Question

An archer releases an arrow with an initial velocity of 20 feet per second at a height of 12 feet. The path the arrow takes can be modeled using the function f(x)=−16x^2+20x+12, where f(x) represents the height, in feet, of the arrow and x represents the time the arrow travels in seconds. What is the maximum height, in feet, reached by the arrow? Round your answer to the nearest hundredth if necessary.
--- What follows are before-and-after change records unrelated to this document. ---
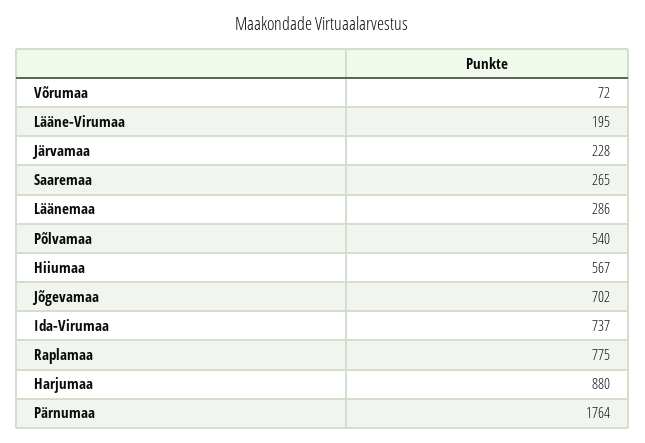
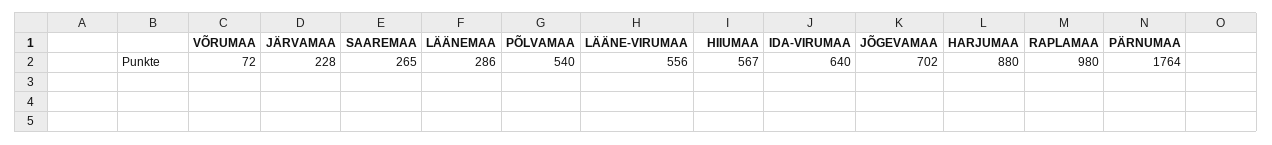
  {
    "Võrumaa": 72,
-   "Lääne-Virumaa": 195,
+   "Lääne-Virumaa": 556,
    "Järvamaa": 228,
    "Saaremaa": 265,
    "Läänemaa": 286,
    "Põlvamaa": 540,
    "Hiiumaa": 567,
    "Jõgevamaa": 702,
-   "Ida-Virumaa": 737,
+   "Ida-Virumaa": 640,
-   "Raplamaa": 775,
+   "Raplamaa": 980,
    "Harjumaa": 880,
    "Pärnumaa": 1764
  }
Do not include units in your answer.

Answer 1

18.25

Explanation:

we are given a quadratic function

`f(x) = - 16 {x}^(2) + 20x + 12`

where:

• f(x) represents the height
• x represents the time

To find the maximum value of f(x) in other words, the maximum height, in feet, reached by the arrow.

Differentiate both sides:

`f'(x) = (d)/(dx)( - 16 {x}^(2) + 20x + 12)`

with sum differentiation rule, we acquire:

`\displaystyle f'(x) = (d)/(dx)( - 16 {x}^(2) )+ (d)/(dx) 20x + (d)/(dx) 12`

recall that,

• differentiation of a constant is equal to 0
• 
  `(d)/(dx) {x}^(n) = n {x}^(n - 1)`

utilizing the rules we acquire:

`\displaystyle f'(x) = - 32 {x}^{} + 20`

now equate f'(x) to 0:

`\displaystyle - 32 {x}^{} + 20 = 0`

solving the equation for x yields:

`x _(max)= (5)/(8)`

plug in the maximum value of x into the quadratic function:

`f(x )_(max)= - 16 {( (5)/(8) )}^(2) + 20( (5)/(8) ) + 12`

simplify:

`f(x )_(max) = 18.25`

hence,

The maximum height reached by the arrow is 18.25 feet

Answer 2

• 18.25 feet

Explanation:

The given function is quadratic.

The maximum of the quadratic function is its vertex.

The x-coordinate is determined by x = - b/(2a)

• x = - 20/(-16*2) = 5/8

Apply the x-value and find the value of f:

• f(x) = - 16(5/8)² + 20(5/8) + 12 = 18.25 feet